Why insurance premiums may rise this year
Here are three key reasons—in addition to the continued rise in health care costs—that insurance premiums may skyrocket this year:
- Repeal of the individual mandate—The tax law signed by the president late last year that significantly cut taxes for corporations repealed the Affordable Care Act (ACA) requirement that individuals have health insurance, known as the individual mandate. Ending federal enforcement of the individual mandate will cause young and healthy adults to leave the individual market, skewing the risk pool, and driving up costs for everyone else.
- Expansion of sham insurance—The administration has proposed two regulations that will expand the availability of sham insurance plans that lack core consumer protections. By expanding association health plans (AHPs) and short-term limited duration (STLD) plans, the administration is effectively splitting the individual market in two, with one market offering sham plans at cut-rate premiums, and one market offering comprehensive coverage that is priced out of reach for many middle-class consumers. With sham AHPs and STLDs luring young and healthy adults out of the traditional individual market, the risk pool in traditional insurance is further skewed, meaning higher premiums for everyone.
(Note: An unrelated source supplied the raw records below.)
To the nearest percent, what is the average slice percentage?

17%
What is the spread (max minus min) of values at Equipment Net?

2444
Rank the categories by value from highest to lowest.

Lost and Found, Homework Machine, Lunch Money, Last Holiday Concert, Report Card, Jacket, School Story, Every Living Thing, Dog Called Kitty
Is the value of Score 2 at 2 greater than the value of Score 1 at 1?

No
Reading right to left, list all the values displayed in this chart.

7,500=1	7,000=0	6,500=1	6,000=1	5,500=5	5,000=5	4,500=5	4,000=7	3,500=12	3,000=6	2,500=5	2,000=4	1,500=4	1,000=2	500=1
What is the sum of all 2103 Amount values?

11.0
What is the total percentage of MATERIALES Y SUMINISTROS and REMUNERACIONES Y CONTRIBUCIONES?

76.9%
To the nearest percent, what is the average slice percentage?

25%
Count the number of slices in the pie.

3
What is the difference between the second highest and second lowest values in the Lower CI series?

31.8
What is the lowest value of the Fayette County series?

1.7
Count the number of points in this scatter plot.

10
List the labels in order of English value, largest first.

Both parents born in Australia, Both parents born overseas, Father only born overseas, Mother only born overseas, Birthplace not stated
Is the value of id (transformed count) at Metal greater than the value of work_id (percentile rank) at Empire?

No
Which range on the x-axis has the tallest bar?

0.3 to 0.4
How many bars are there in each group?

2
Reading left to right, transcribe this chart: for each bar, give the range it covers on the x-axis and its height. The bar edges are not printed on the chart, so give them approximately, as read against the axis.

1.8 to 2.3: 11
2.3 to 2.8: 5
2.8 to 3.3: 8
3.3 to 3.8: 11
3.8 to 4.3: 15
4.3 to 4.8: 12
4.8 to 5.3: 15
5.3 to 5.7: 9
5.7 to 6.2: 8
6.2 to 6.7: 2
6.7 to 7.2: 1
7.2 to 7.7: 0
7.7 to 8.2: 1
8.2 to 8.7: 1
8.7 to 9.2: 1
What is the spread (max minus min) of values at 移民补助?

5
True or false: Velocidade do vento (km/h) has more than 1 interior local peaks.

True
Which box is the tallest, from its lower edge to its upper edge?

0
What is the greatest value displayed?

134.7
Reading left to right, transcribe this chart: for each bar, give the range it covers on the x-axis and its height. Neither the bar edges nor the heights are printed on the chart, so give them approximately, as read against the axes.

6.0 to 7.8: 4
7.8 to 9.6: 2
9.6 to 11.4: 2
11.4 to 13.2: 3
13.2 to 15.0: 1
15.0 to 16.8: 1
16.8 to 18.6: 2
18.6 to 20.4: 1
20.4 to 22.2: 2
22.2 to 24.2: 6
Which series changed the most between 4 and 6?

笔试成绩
- Cuts to enrollment assistance and outreach—During the last open enrollment period, the administration cut the outreach and advertising budget by an astounding 90 percent, cut funding for in-person assistance by 40 percent, and reduced the length of the open enrollment period by half. All of this led this year to the first increase in the number of people who are uninsured since the ACA was enacted. The people most likely to forego health coverage are young and healthy individuals. The administration’s decisions to skimp on spending for enrollment means that the risk pool is further deteriorated, again leading to higher premiums for those who sign up for health insurance through the marketplaces.
The bottom line is that efforts over the past year to undermine access to affordable health insurance have pushed young and healthy consumers out of the market’s risk pools, giving insurers an excuse to increase their prices. In nearly every filing, insurers in Maryland and Virginia cited an increase in morbidity (an increase in sick enrollees) in the risk pool as a primary driver of increased premiums. One Virginia insurer went as far as to say that an increase of 10 percent was directly attributable to repeal of the individual mandate and expansion of STLDs.
How lawmakers can address rising premium rates
What can lawmakers do about these rising premiums? The Trump administration and its allies in Congress should work with regulators and insurers to:
- Protect consumers from unreasonable rates, and
- Stop advancing policies that sabotage health care and increase premium prices for those who need high-quality, affordable health coverage.